Work request :: All of the listing must be given again exactly, except that the images are dropped.

Data excerpts ::
=======

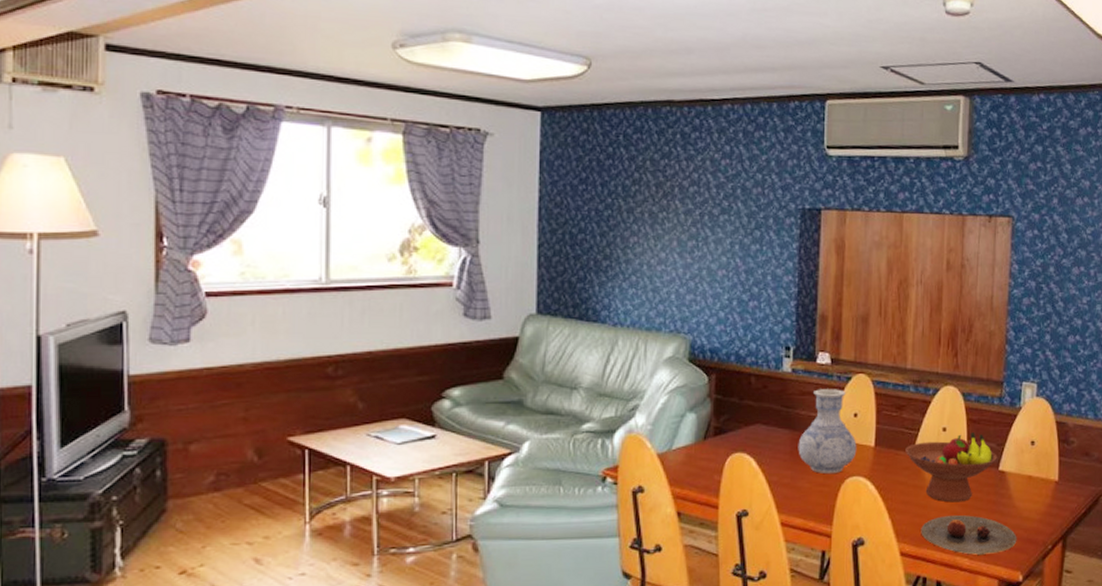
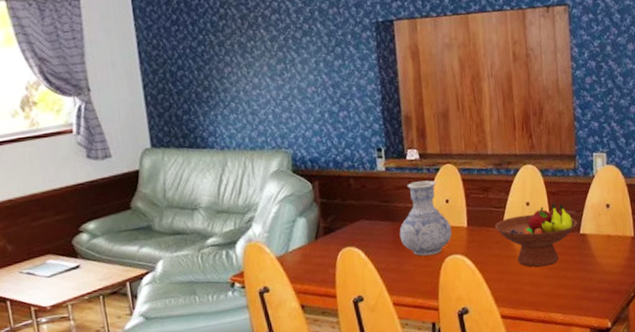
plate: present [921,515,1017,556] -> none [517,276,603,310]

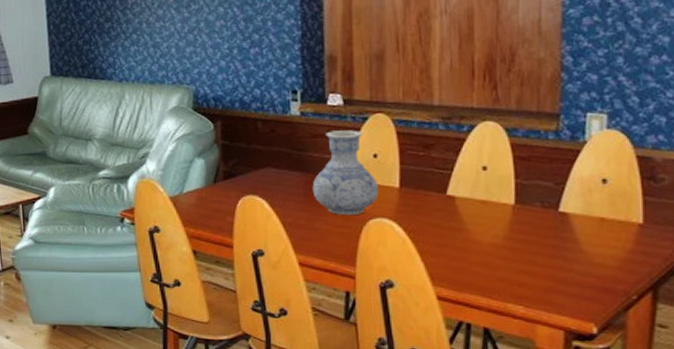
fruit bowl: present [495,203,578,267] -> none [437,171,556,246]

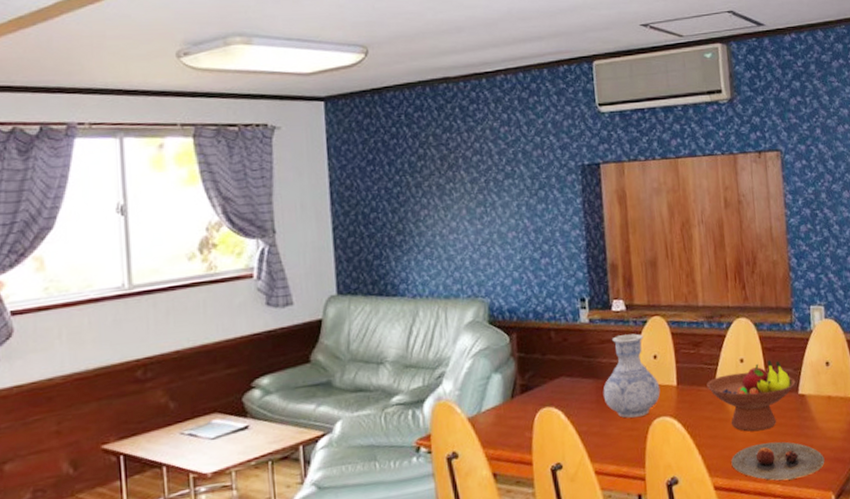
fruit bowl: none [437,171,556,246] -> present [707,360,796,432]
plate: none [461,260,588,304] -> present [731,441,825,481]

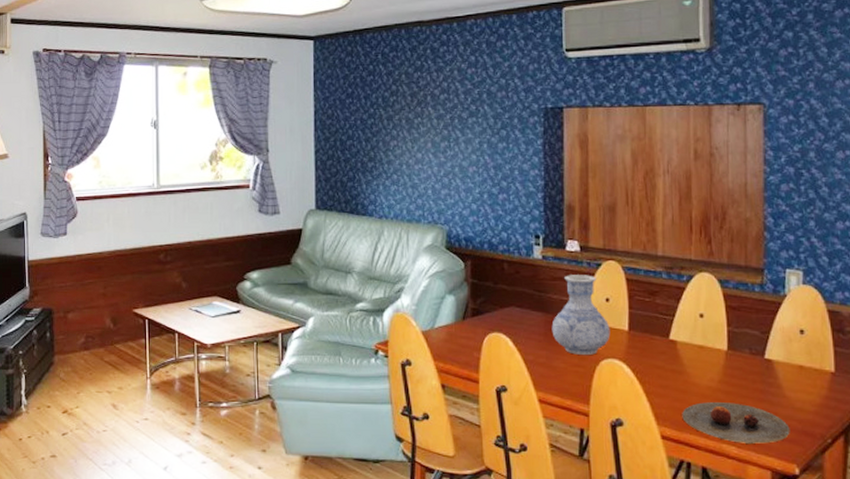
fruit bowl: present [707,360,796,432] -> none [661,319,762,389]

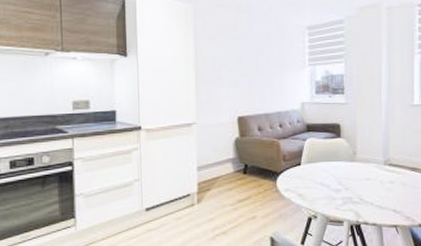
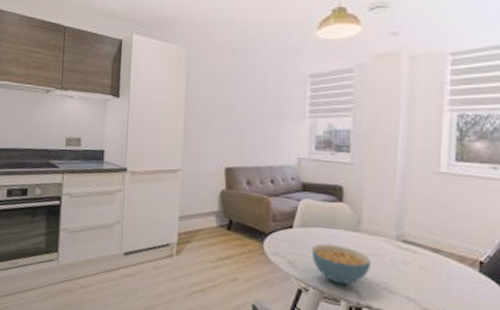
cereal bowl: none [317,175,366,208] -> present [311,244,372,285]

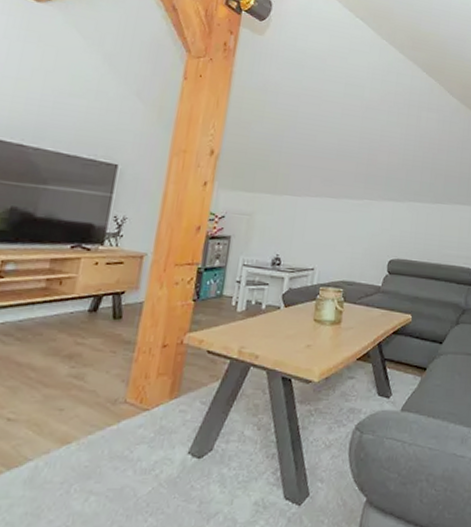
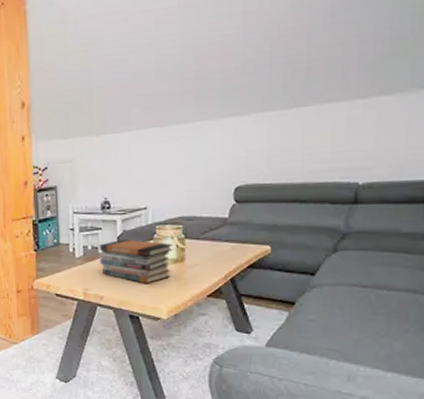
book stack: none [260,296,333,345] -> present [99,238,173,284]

=======

Written solution ::
plate: present [921,515,1017,556] -> none [517,276,603,310]

fruit bowl: present [495,203,578,267] -> none [437,171,556,246]

fruit bowl: none [437,171,556,246] -> present [707,360,796,432]
plate: none [461,260,588,304] -> present [731,441,825,481]

fruit bowl: present [707,360,796,432] -> none [661,319,762,389]

cereal bowl: none [317,175,366,208] -> present [311,244,372,285]

book stack: none [260,296,333,345] -> present [99,238,173,284]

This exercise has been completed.